The final race of the season this Saturday at Hiawatha Horse Park could also mark a more permanent end to racing as the facility struggles to keep up with the bills.

Owner Jim Henderson took a gamble, betting he could stay open even without revenues from slot machines, even as other tracks simply shut down.

But after 18 months and with little money left he says “I didn’t want to give up, I invested 25 years of my life into it…Before slots came we were fine, but with all these extra expenses, holy cow.”

In April 2012, 450 slot machines were removed from the race track, and millions of dollars in revenue left too.

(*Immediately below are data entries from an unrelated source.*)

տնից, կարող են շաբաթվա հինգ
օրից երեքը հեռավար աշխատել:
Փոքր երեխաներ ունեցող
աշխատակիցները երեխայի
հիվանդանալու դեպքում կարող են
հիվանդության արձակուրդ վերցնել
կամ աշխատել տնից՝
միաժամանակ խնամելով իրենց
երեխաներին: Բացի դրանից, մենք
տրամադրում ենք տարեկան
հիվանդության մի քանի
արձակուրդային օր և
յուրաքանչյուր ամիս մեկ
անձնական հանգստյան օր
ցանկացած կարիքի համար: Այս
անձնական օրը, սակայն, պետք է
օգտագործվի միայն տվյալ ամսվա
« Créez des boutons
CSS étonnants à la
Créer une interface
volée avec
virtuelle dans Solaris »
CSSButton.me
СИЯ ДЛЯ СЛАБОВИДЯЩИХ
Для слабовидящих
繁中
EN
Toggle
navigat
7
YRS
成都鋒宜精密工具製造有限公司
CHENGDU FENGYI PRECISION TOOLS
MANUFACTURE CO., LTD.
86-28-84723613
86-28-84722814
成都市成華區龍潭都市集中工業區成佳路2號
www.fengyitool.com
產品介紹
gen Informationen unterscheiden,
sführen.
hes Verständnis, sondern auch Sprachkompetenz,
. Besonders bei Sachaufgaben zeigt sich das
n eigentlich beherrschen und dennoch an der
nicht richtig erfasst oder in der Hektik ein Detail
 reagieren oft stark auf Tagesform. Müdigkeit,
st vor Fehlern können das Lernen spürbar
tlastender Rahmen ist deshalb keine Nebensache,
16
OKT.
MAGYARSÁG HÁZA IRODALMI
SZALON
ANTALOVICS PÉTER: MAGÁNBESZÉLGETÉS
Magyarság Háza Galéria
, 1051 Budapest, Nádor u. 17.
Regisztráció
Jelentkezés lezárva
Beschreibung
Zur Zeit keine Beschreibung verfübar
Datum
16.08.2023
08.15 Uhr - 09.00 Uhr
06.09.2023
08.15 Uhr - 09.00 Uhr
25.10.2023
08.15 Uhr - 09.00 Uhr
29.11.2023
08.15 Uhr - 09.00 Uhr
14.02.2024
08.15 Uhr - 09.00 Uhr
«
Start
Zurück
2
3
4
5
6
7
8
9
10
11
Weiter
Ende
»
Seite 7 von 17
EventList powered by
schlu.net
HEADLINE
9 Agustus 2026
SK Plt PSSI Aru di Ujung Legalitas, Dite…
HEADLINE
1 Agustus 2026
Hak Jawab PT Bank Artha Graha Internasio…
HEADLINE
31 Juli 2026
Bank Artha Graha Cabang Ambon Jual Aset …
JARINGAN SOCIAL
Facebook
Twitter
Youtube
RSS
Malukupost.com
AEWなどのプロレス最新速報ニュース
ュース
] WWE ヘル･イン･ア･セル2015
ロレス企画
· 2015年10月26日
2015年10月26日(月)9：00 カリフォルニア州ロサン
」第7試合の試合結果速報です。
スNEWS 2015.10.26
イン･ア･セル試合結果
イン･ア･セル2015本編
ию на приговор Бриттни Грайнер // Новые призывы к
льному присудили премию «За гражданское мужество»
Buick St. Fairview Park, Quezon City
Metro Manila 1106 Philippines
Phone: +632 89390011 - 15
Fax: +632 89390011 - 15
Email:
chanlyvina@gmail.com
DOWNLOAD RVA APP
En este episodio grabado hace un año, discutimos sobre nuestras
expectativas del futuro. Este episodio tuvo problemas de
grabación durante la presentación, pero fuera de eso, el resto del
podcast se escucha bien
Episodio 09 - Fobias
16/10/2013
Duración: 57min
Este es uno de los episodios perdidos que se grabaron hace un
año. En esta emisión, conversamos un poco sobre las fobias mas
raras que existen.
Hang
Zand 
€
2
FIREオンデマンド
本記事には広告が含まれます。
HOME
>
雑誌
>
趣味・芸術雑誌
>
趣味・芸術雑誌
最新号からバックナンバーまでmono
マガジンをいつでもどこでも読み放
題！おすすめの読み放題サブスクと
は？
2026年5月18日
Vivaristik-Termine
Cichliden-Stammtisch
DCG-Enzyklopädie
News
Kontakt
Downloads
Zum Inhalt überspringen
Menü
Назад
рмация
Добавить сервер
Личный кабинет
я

Horses are still racing, but without the slots the driving range is nearly empty, as is the parking lot, and his once bustling restaurant – that once brought over $2 million in revenue – is closed.

Henderson says his food and beverage revenue last year was “Nothing. $40,000 or $50,000, not enough to cover the expenses.”

And the expenses keep piling up. Even with everything shut down Henderson says monthly hydro and water bills are still $25,000.

Last week Henderson was fined by the Ontario Racing Commission for not having enough money in his purse account – that’s the account used to pay horsepeople.

He says it was an accounting error that’s been fixed and there’s enough money in there for two years’ worth of races – but it’s unclear if the track can stay open.

“We don’t know how Hiawatha itself can survive for two years,” Henderson says.

Government numbers show that removing slots at racetracks, which was supposed to help nearby casinos and give the OLG a bigger cut of the money, hasn’t really worked.

In the 2010 fiscal year, OLG Casino Point Edward and Hiawatha brought in a combined $65.7 million. In 2011 it was $65 million.

But in 2012, the year the slots left Hiawatha, Point Edward’s casino only brought in $49 million. More recent numbers have not yet been made available.

Whether the numbers will prompt a change of heart in the provincial government is yet to be seen.

But Henderson says without an answer from them, he’ll have his, “There’s no compensation for us. Just close your business down and basically file bankruptcy.”

A five-year plan is expected to be presented by the Horse Racing Industry Transition Panel next month, including funding levels to help with the changes, but many think it will already be too late.